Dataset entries
........
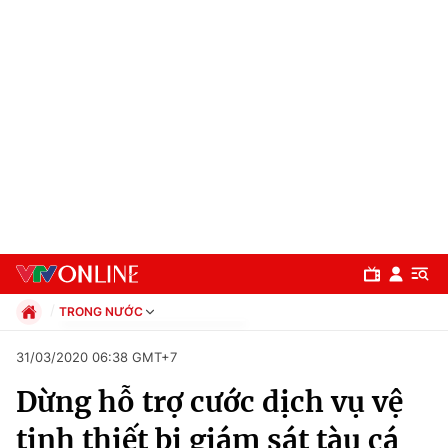
TRONG NƯỚC
Chính trị
31/03/2020 06:38 GMT+7
Xã hội
Dừng hỗ trợ cước dịch vụ vệ
Pháp luật
Chuyên mục
Kinh tế
tinh thiết bị giám sát tàu cá
Thể thao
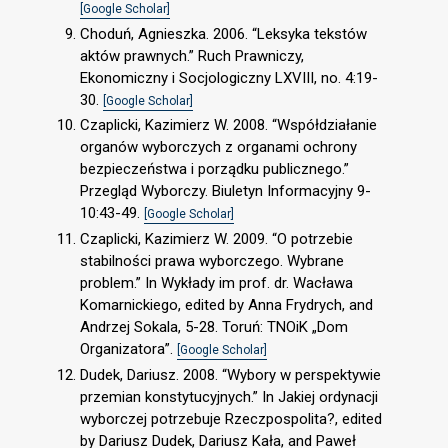
[Google Scholar]
Choduń, Agnieszka. 2006. “Leksyka tekstów
aktów prawnych.” Ruch Prawniczy,
Ekonomiczny i Socjologiczny LXVIII, no. 4:19-
30.
[Google Scholar]
Czaplicki, Kazimierz W. 2008. “Współdziałanie
organów wyborczych z organami ochrony
bezpieczeństwa i porządku publicznego.”
Przegląd Wyborczy. Biuletyn Informacyjny 9-
10:43-49.
[Google Scholar]
Czaplicki, Kazimierz W. 2009. “O potrzebie
stabilności prawa wyborczego. Wybrane
problem.” In Wykłady im prof. dr. Wacława
Komarnickiego, edited by Anna Frydrych, and
Andrzej Sokala, 5-28. Toruń: TNOiK „Dom
Organizatora”.
[Google Scholar]
Dudek, Dariusz. 2008. “Wybory w perspektywie
przemian konstytucyjnych.” In Jakiej ordynacji
wyborczej potrzebuje Rzeczpospolita?, edited
by Dariusz Dudek, Dariusz Kała, and Paweł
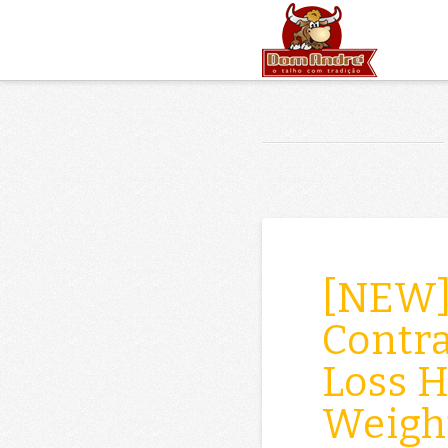
[NEW] 
Contr
Loss H
Weigh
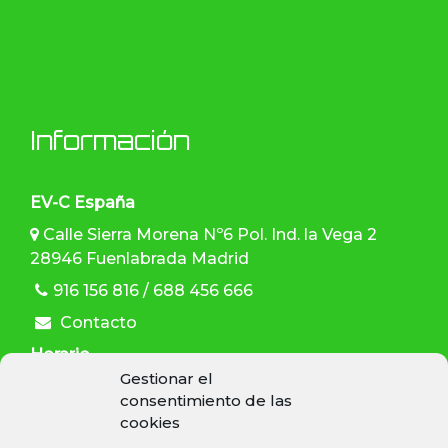
Información
EV-C España
Calle Sierra Morena Nº6 Pol. Ind. la Vega 2
28946 Fuenlabrada Madrid
916 156 816 / 688 456 666
Contacto
Horario
Gestionar el
L-V: 9:30–13:30 h , 15:00–19:00 h
consentimiento de las
cookies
........
Please repeat all of the data exactly as it stands, leaving the pictures out.

TRONG NƯỚC
Chính trị
31/03/2020 06:38 GMT+7
Xã hội
Dừng hỗ trợ cước dịch vụ vệ
Pháp luật
Chuyên mục
Kinh tế
tinh thiết bị giám sát tàu cá
Thể thao
[Google Scholar]
Choduń, Agnieszka. 2006. “Leksyka tekstów
aktów prawnych.” Ruch Prawniczy,
Ekonomiczny i Socjologiczny LXVIII, no. 4:19-
30.
[Google Scholar]
Czaplicki, Kazimierz W. 2008. “Współdziałanie
organów wyborczych z organami ochrony
bezpieczeństwa i porządku publicznego.”
Przegląd Wyborczy. Biuletyn Informacyjny 9-
10:43-49.
[Google Scholar]
Czaplicki, Kazimierz W. 2009. “O potrzebie
stabilności prawa wyborczego. Wybrane
problem.” In Wykłady im prof. dr. Wacława
Komarnickiego, edited by Anna Frydrych, and
Andrzej Sokala, 5-28. Toruń: TNOiK „Dom
Organizatora”.
[Google Scholar]
Dudek, Dariusz. 2008. “Wybory w perspektywie
przemian konstytucyjnych.” In Jakiej ordynacji
wyborczej potrzebuje Rzeczpospolita?, edited
by Dariusz Dudek, Dariusz Kała, and Paweł
[NEW] 
Contr
Loss H
Weigh
Información
EV-C España
Calle Sierra Morena Nº6 Pol. Ind. la Vega 2
28946 Fuenlabrada Madrid
916 156 816 / 688 456 666
Contacto
Horario
Gestionar el
L-V: 9:30–13:30 h , 15:00–19:00 h
consentimiento de las
cookies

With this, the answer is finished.